Calculating the sparse $ok_{i,j}$ set is key for a simple Pyomo implementation of the model. With this set and using Pyomo’s decorator syntax the model looks compact:

        m.I = pyo.RangeSet(config['N'])
        m.G = pyo.RangeSet(config['G'])
        m.Ok = pyo.Set(initialize=Ok(config).ok)

        @m.Param(m.Ok)
        def distance(model, i, j):
            p = Point(*self.points[i])
            q = Point(*self.points[j])
            return sqrt((p.x - q.x) ** 2 + (p.y - q.y) ** 2)

        m.groups = pyo.Param(m.G, initialize=group(config))

        m.x = pyo.Var(m.I, domain=pyo.Binary, initialize=0)
        m.pair = pyo.Var(m.Ok, domain=pyo.Binary, initialize=0)

        @m.Constraint(m.G)
        def one_point_per_group(m, g):
            return sum(m.x[i] for i in m.groups[g]) == 1

        @m.Constraint(m.Ok)
        def both_selected(m, i, j):
            return m.pair[i, j] >= m.x[i] + m.x[j] - 1

        @m.Objective(sense=pyo.minimize)
        def total_distance(m):
            return sum(
                m.pair[i, j] * m.distance[i, j] for (i, j) in m.Ok)

Result

The CBC solver has no problems with this model:

• feasible and optimal solution found
• Solution 794.15391509
• Number of constraints : 4476
• Number of variables : 4566
• Duration: 00:00:22

The edges of the 10 solution points are visualized in the graph. The complete code can be found here.
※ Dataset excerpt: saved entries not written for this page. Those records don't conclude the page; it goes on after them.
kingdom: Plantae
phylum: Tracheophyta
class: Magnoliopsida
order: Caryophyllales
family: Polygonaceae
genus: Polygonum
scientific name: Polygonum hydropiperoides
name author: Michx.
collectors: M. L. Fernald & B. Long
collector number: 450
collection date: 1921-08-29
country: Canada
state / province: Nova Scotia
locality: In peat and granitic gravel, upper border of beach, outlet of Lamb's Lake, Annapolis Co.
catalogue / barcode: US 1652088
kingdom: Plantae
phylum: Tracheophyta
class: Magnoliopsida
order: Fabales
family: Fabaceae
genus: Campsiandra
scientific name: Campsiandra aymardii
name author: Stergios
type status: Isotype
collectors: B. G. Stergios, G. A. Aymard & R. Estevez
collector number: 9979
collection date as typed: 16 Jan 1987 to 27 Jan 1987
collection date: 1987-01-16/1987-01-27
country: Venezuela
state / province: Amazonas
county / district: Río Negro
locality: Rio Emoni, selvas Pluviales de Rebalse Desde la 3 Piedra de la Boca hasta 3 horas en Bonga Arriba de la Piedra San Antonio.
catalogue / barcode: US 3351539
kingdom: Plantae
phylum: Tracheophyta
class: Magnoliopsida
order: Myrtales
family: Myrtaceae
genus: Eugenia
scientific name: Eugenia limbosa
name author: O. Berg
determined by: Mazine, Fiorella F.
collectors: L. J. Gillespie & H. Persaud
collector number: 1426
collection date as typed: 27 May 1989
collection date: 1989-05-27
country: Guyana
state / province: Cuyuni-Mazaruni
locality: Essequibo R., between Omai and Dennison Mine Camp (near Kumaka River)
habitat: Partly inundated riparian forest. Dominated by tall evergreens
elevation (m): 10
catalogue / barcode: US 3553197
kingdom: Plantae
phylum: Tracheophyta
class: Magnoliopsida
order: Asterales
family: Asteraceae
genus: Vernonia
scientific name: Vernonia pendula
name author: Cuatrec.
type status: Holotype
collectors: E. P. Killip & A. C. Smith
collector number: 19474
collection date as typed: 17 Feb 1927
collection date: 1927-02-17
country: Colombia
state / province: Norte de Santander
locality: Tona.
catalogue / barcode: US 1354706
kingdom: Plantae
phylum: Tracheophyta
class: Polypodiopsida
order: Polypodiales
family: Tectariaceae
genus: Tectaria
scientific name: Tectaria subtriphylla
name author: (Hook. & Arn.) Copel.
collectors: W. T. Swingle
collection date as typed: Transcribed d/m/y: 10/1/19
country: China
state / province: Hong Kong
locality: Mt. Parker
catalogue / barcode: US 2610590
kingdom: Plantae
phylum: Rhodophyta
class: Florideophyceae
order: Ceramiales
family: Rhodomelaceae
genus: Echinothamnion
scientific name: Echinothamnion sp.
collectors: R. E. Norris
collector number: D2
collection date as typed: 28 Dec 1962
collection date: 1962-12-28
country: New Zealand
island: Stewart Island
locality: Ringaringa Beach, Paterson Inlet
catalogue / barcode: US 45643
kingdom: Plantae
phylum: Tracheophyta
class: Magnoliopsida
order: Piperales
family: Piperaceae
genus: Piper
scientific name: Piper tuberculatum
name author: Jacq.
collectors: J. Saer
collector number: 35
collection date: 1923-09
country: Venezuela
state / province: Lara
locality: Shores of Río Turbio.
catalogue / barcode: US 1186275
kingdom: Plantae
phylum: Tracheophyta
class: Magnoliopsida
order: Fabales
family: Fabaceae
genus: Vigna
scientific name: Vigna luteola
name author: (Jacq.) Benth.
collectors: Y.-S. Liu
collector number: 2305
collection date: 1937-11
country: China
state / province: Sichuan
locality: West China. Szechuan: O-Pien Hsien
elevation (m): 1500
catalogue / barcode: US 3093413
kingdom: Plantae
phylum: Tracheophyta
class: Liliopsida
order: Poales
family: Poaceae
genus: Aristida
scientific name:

Interesting to see is the solution time between CPLEX ¹ 0.672s and CBC 22s. There is a huge gap between commercial solvers and OSS solvers.

Maximize

Maximizing the same model seems to be much harder for the solver. The same model size as above did not solve within 6000s.

Halve the size solved:

• feasible and optimal solution found
• Solution 777.58370723
• Number of constraints : 2933
• Number of variables : 1026
• Duration: 00:00:33